Your goal ::
Here the job is to repeat the listing exactly, but not the pictures in it.
###
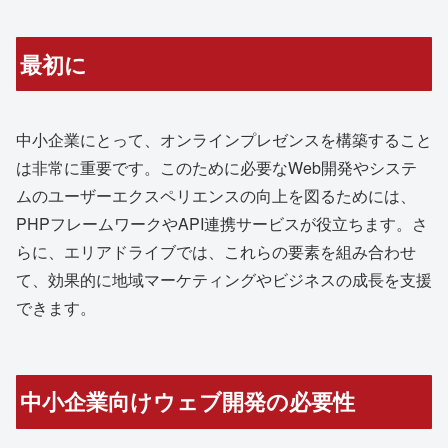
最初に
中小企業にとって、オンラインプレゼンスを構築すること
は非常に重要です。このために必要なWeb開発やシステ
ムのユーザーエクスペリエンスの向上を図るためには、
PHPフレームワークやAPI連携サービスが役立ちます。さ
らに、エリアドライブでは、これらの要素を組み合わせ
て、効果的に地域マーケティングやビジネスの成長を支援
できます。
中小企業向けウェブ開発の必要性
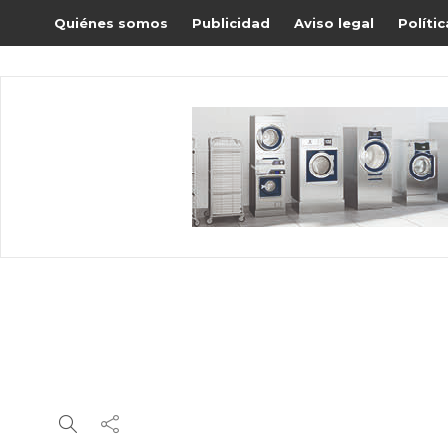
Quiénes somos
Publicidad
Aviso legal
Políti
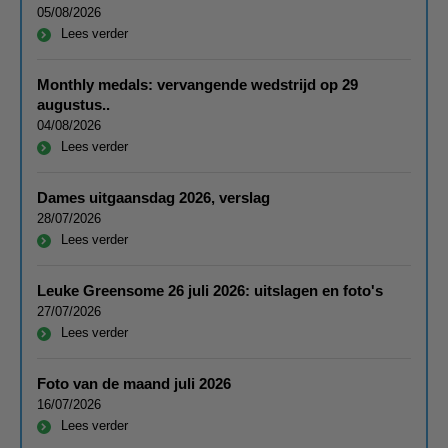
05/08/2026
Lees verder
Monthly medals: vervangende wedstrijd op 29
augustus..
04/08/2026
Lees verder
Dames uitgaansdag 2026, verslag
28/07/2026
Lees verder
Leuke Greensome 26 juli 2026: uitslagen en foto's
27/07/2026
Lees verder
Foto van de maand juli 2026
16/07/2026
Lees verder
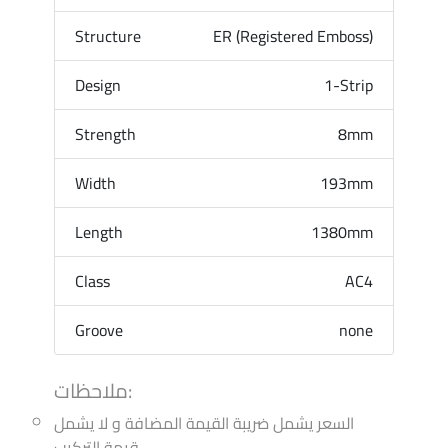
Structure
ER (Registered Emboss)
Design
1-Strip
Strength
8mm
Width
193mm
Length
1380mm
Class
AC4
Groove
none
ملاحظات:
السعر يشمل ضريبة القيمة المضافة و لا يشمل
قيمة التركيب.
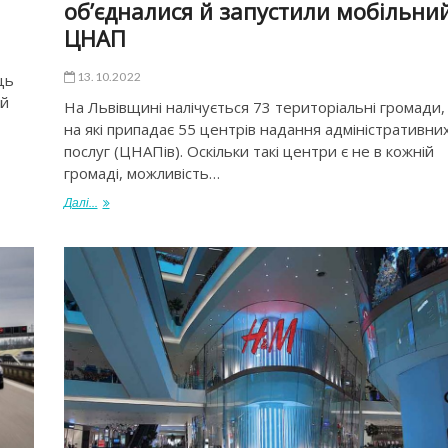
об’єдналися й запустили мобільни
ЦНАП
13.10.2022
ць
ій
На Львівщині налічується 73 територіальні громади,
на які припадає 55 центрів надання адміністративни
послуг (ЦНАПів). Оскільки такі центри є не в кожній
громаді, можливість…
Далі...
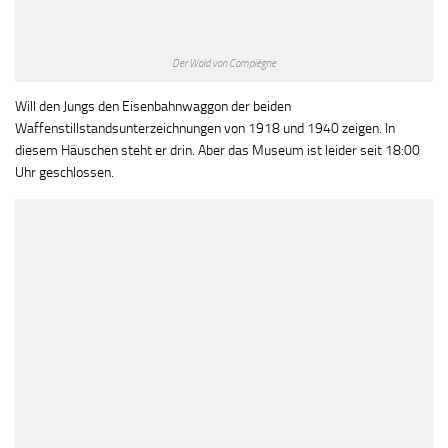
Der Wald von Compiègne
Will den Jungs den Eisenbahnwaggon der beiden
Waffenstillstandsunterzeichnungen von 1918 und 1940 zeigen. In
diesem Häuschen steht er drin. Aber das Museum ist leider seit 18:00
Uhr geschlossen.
###
Your solution ::
最初に
中小企業にとって、オンラインプレゼンスを構築すること
は非常に重要です。このために必要なWeb開発やシステ
ムのユーザーエクスペリエンスの向上を図るためには、
PHPフレームワークやAPI連携サービスが役立ちます。さ
らに、エリアドライブでは、これらの要素を組み合わせ
て、効果的に地域マーケティングやビジネスの成長を支援
できます。
中小企業向けウェブ開発の必要性
Quiénes somos
Publicidad
Aviso legal
Políti
05/08/2026
Lees verder
Monthly medals: vervangende wedstrijd op 29
augustus..
04/08/2026
Lees verder
Dames uitgaansdag 2026, verslag
28/07/2026
Lees verder
Leuke Greensome 26 juli 2026: uitslagen en foto's
27/07/2026
Lees verder
Foto van de maand juli 2026
16/07/2026
Lees verder
Structure
ER (Registered Emboss)
Design
1-Strip
Strength
8mm
Width
193mm
Length
1380mm
Class
AC4
Groove
none
ملاحظات:
السعر يشمل ضريبة القيمة المضافة و لا يشمل
قيمة التركيب.
об’єдналися й запустили мобільни
ЦНАП
13.10.2022
ць
ій
На Львівщині налічується 73 територіальні громади,
на які припадає 55 центрів надання адміністративни
послуг (ЦНАПів). Оскільки такі центри є не в кожній
громаді, можливість…
Далі...
Der Wald von Compiègne
Will den Jungs den Eisenbahnwaggon der beiden
Waffenstillstandsunterzeichnungen von 1918 und 1940 zeigen. In
diesem Häuschen steht er drin. Aber das Museum ist leider seit 18:00
Uhr geschlossen.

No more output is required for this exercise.